■ Given data ■
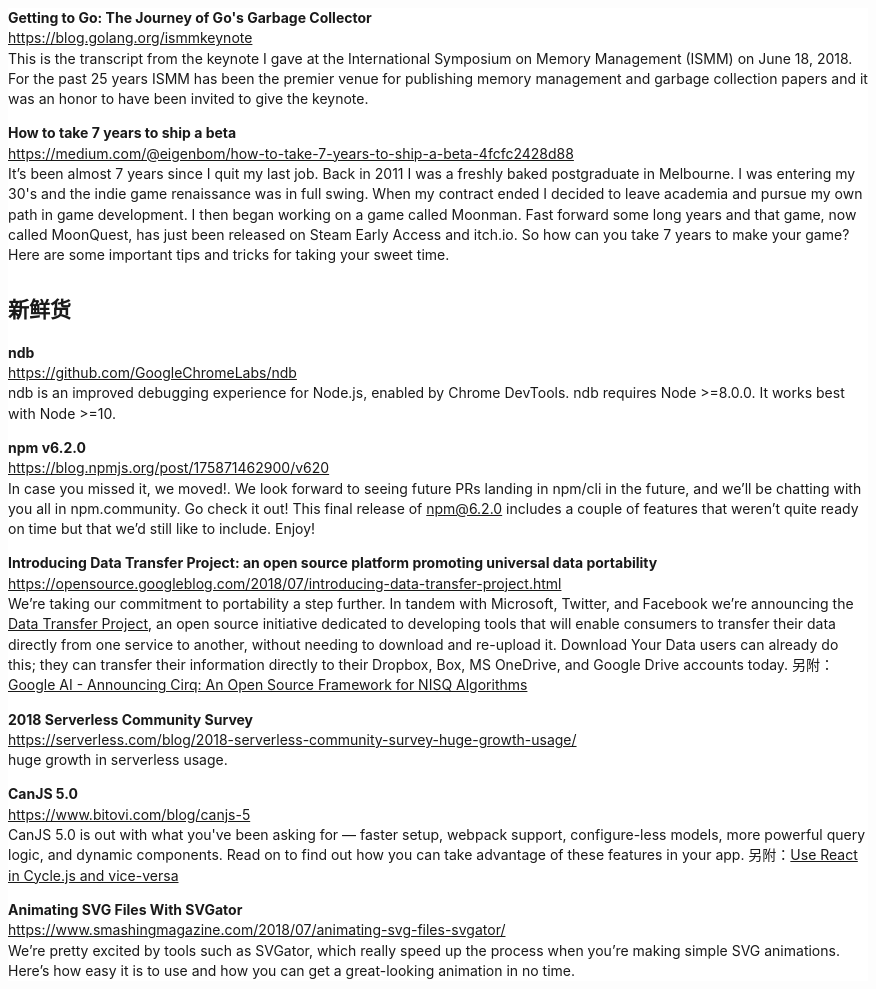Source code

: **Getting to Go: The Journey of Go's Garbage Collector**  
https://blog.golang.org/ismmkeynote  
This is the transcript from the keynote I gave at the International Symposium on Memory Management (ISMM) on June 18, 2018. For the past 25 years ISMM has been the premier venue for publishing memory management and garbage collection papers and it was an honor to have been invited to give the keynote.

**How to take 7 years to ship a beta**  
https://medium.com/@eigenbom/how-to-take-7-years-to-ship-a-beta-4fcfc2428d88  
It’s been almost 7 years since I quit my last job. Back in 2011 I was a freshly baked postgraduate in Melbourne. I was entering my 30's and the indie game renaissance was in full swing. When my contract ended I decided to leave academia and pursue my own path in game development. I then began working on a game called Moonman. Fast forward some long years and that game, now called MoonQuest, has just been released on Steam Early Access and itch.io. So how can you take 7 years to make your game? Here are some important tips and tricks for taking your sweet time.

## 新鲜货

**ndb**  
https://github.com/GoogleChromeLabs/ndb  
ndb is an improved debugging experience for Node.js, enabled by Chrome DevTools. ndb requires Node >=8.0.0. It works best with Node >=10.

**npm v6.2.0**  
https://blog.npmjs.org/post/175871462900/v620  
In case you missed it, we moved!. We look forward to seeing future PRs landing in npm/cli in the future, and we’ll be chatting with you all in npm.community. Go check it out! This final release of npm@6.2.0 includes a couple of features that weren’t quite ready on time but that we’d still like to include. Enjoy!

**Introducing Data Transfer Project: an open source platform promoting universal data portability**  
https://opensource.googleblog.com/2018/07/introducing-data-transfer-project.html  
We’re taking our commitment to portability a step further. In tandem with Microsoft, Twitter, and Facebook we’re announcing the [Data Transfer Project](https://datatransferproject.dev/), an open source initiative dedicated to developing tools that will enable consumers to transfer their data directly from one service to another, without needing to download and re-upload it. Download Your Data users can already do this; they can transfer their information directly to their Dropbox, Box, MS OneDrive, and Google Drive accounts today. 另附：[Google AI - Announcing Cirq: An Open Source Framework for NISQ Algorithms](https://ai.googleblog.com/2018/07/announcing-cirq-open-source-framework.html)

**2018 Serverless Community Survey**  
https://serverless.com/blog/2018-serverless-community-survey-huge-growth-usage/  
huge growth in serverless usage.

**CanJS 5.0**  
https://www.bitovi.com/blog/canjs-5  
CanJS 5.0 is out with what you've been asking for — faster setup, webpack support, configure-less models, more powerful query logic, and dynamic components. Read on to find out how you can take advantage of these features in your app. 另附：[Use React in Cycle.js and vice-versa](https://staltz.com/use-react-in-cyclejs-and-vice-versa.html)

**Animating SVG Files With SVGator**  
https://www.smashingmagazine.com/2018/07/animating-svg-files-svgator/  
We’re pretty excited by tools such as SVGator, which really speed up the process when you’re making simple SVG animations. Here’s how easy it is to use and how you can get a great-looking animation in no time.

■ Task objective ■
Please write out again everything from the start of the items above down to and including the line that contains "This is the", leaving the pictures out of your answer.

■ Solution to this exercise ■
Source code

: **Getting to Go: The Journey of Go's Garbage Collector**  
https://blog.golang.org/ismmkeynote  
This is the transcript from the keynote I gave at the International Symposium on Memory Management (ISMM) on June 18, 2018. For the past 25 years ISMM has been the premier venue for publishing memory management and garbage collection papers and it was an honor to have been invited to give the keynote.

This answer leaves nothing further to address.